Tweet of the Week: OMG! The Lions win! Also, Kiss rocks Cobo

Plan the Super Bowl parade now, my friends. It looks as if the Lions are well on their way to winning it all... right? Well, no... but they did win. And Twitter was abuzz with the Lions update and their road to the Super Bowl! (Super Bowl musings were a joke, by the way).

With Sunday's win in mind, @abmich reminds us just when the last time our little Lions won a football game: Absolute Michigan: Detroit Lions Win for the first time since December 23, 2007: In honor of .. http://bit.ly/UYqqc

@JeremyClagett eludes to a near two-year win drought as a possible sign of good things to come: Last time the Detroit Lions won a game was precisely
at the beginning of the recession. Is their win symbolic of the end of
the downturn?

Maybe all Detroit and the economy needed was to have the Lions win a football game. Who knows, maybe another win will create mass-transit, and another win might erase the deficit, and another win might right-size the city. In which case: GO LIONS!

And finally, from the slew of Lions tweets, is this tidbit from @TonyTescadero: LMAO!!! The headline in today's Washington Express paper, "Washington bails out Detroit yet again"

It's funny 'cause it's true.

Let's shift gears, away from football and toward grown men in makeup.

@lfwaterloo: Kiss at the Cobo Hall in Detroit - 26/Sep/2009 - Rock and roll all nite http://bit.ly/TdoJi

For those of you who weren't able to make it to KISS at Cobo, thank @Ifwaterloo for his one-minute, grainy, scratchy video of the boys in the face paint performing "Rock'n'Roll all night."

DPS have pulled out all the stops and are taking the its school campaign to the skies. However, as @ArellanoTweets tweets, a stunt like this has worked in other big cities: Love Detroit schools' skywriting campaign to get kids to school. Such campaigns in L.A. and other big cities have had strong success.

And finally, the Tweet of the Week is this from @CorrieKerr: I would hope that fixing the city of Detroit's ills actually could go a long way toward improving other cities in America.

Well, @CorrieKerr, if we can fix the problems here in Detroit, we can fix problems anywhere.

Required work:
Rewrite the Tweet of the Week post from "It's funny 'cause" to "cities in America.", using "blurry" in place of "grainy".

Records provided:
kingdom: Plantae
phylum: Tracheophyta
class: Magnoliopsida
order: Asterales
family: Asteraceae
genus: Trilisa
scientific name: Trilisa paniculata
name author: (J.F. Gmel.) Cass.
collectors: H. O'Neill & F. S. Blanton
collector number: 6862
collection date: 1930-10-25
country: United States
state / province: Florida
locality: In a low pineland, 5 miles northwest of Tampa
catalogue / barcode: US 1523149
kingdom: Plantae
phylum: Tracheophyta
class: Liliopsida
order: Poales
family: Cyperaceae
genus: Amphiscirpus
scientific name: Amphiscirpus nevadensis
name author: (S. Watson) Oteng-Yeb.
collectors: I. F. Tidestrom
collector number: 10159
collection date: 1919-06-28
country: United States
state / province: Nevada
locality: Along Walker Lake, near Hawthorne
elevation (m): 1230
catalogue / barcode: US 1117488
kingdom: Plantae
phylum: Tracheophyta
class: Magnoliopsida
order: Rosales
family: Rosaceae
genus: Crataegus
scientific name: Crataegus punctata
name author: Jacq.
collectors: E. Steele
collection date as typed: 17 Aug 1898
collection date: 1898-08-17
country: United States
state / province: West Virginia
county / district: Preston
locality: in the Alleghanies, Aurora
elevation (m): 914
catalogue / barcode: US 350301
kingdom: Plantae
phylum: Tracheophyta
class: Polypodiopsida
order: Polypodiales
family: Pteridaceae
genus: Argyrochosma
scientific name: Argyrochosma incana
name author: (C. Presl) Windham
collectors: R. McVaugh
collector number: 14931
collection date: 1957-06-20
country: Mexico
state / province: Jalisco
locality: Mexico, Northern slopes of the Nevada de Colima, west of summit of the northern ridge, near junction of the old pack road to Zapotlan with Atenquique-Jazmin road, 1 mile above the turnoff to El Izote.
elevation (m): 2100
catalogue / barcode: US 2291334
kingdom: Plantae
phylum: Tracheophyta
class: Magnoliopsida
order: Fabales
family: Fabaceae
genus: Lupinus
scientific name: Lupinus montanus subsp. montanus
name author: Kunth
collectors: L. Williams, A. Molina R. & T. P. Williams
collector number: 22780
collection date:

Answer below:
It's funny 'cause it's true.

Let's shift gears, away from football and toward grown men in makeup.

@lfwaterloo: Kiss at the Cobo Hall in Detroit - 26/Sep/2009 - Rock and roll all nite http://bit.ly/TdoJi

For those of you who weren't able to make it to KISS at Cobo, thank @Ifwaterloo for his one-minute, blurry, scratchy video of the boys in the face paint performing "Rock'n'Roll all night."

DPS have pulled out all the stops and are taking the its school campaign to the skies. However, as @ArellanoTweets tweets, a stunt like this has worked in other big cities: Love Detroit schools' skywriting campaign to get kids to school. Such campaigns in L.A. and other big cities have had strong success.

And finally, the Tweet of the Week is this from @CorrieKerr: I would hope that fixing the city of Detroit's ills actually could go a long way toward improving other cities in America.